Rede von
Oskar
Müller
- Parteizugehörigkeit zum Zeitpunkt der Rede:
(KPD)
- Letzte offizielle eingetragene Parteizugehörigkeit: (KPD)
Meine Damen und Herren! Zur Begründung unseres Antrags auf Streichung des § 1, der damit unsere grundsätzlich ablehnende Haltung zu diesem Gesetz zum Ausdruck bringt, möchte ich kurz auf einige Punkte eingehen. Es ist kein Zufall, daß die Bundesregierung und die Parteien, die hinter diesem Gesetz stehen, mit einer solchen Eile die zweite und dritte Lesung dieses Gesetzes durchbringen wollen. Wenn man auf die Hintergründe ein klein wenig eingeht, dann dürfte wohl zunächst einmal die Feststellung zu treffen sein, daß im Hinblick auf die kommenden Wahlen mit diesem Gesetz eine Voraussetzung, eine Basis für eine Propaganda geschaffen werden soll, die sich in einer verschärften Stimmung und Haßstimmung gegen die Deutsche Demokratische Republik, gegen den Osten ausdrücken soll.
Eine zweite Tatsache — und ich denke, daß der Herr Bundeskanzler in seiner Erklärung vorhin etwas offener gesprochen hat — liegt wohl darin, daß, nachdem heute im Ältestenrat festgelegt worden ist, daß die dritte Lesung der Kriegspaktverträge am 19. März stattfinden soll, man dieses Gesetz und die damit zusammenhängenden Probleme benutzen will, um in Verfolg der Absichten dieser Verträge die psychologischen Voraussetzungen für die Vorbereitung des Krieges gegen den Osten und gegen die Deutsche Demokratische Republik zu schaffen.
Der Herr Bundeskanzler sprach von der Erzeugung einer Panikstimmung; ich komme darauf noch zu sprechen. Aber zweifellos steht wohl fest: mit diesem Gesetz, mit der Art und Weise, wie man das sogenannte Ostzonenflüchtlingsproblem aufwirft, mit der Propaganda, die man organisiert, will man unmißverständlich zum Ausdruck bringen, daß die Frage der Wiedervereinigung Deutschlands ein für allemal von der Tagesordnung abgesetzt sein soll, und man will gewissen Schichten und Kreisen der Deutschen Demokratischen Republik zurufen: Setzt euch rechtzeitig ab; der Vorhang wird von hier endgültig geschlossen, kommt herüber, damit ihr dann für das eingesetzt werden könnt, was die Bundesregierung mit euch in Wirklichkeit beabsichtigt!

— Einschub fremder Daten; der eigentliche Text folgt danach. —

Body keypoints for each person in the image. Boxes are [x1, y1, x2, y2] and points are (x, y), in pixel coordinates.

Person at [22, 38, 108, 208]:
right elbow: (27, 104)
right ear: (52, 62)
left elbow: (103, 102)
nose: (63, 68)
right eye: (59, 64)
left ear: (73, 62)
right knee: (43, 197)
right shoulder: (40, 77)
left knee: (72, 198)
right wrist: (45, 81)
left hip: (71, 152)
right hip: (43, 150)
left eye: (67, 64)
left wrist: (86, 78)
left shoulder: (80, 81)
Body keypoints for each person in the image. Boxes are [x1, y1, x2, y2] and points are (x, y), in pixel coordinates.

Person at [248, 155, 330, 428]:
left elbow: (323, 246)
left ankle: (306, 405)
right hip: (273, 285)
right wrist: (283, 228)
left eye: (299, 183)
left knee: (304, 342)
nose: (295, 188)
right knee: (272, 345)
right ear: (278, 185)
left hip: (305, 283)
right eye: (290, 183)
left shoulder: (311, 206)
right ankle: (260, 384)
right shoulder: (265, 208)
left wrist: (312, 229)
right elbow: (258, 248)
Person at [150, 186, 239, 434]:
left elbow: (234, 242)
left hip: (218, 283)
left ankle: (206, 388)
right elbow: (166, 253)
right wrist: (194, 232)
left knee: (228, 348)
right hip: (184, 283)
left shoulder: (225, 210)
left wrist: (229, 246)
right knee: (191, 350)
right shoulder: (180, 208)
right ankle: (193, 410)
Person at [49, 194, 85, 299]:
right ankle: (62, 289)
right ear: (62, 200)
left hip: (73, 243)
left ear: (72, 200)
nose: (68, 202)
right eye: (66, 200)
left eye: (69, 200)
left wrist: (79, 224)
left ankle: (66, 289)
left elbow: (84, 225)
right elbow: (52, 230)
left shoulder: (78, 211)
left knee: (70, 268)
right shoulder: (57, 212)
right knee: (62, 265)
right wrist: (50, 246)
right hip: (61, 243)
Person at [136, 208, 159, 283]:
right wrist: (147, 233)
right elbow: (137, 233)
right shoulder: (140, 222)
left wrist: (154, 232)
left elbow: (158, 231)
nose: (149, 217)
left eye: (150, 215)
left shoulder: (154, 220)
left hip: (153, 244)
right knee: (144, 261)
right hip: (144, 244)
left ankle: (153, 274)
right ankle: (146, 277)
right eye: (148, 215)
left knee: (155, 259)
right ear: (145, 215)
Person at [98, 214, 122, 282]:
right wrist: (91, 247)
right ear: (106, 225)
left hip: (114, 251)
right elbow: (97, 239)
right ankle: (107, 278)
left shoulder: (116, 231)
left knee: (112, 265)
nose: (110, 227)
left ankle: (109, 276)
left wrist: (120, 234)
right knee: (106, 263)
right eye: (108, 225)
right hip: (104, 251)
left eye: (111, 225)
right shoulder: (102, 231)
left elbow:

Der Herr Bundeskanzler sprach von der Panikstimmung. Ich glaube, Sie werden, Herr Bundeskanzler, ebensowenig wie Herr Minister Kaiser bestreiten können, daß von hier aus eine solche Stimmung organisiert wird. Vor wenigen Tagen sprach im Nordwestdeutschen Rundfunk der Staatssekretär
des Herrn Bundeskanzlers, und er brachte es fertig, zu behaupten, daß die Flüchtlingsbewegung seitens der Deutschen Demokratischen Republik und ihrer Regierung organisiert sei,
um Westdeutschland politisch zu unterlaufen. Ich glaube, allein die Tatsachen, die die Bundesregierung selbst in Westdeutschland geschaffen hat und schafft, genügen für die Bevölkerung in Westdeutschland, um gegen diese Bundesregierung und die sie stützenden Parteien Stellung zu nehmen. Herr Bundeskanzler, warum haben Sie denn z. B. nicht eine Volksbefragung oder eine Volksentscheidung über den Generalvertrag und den EVG-Vertrag durchgeführt?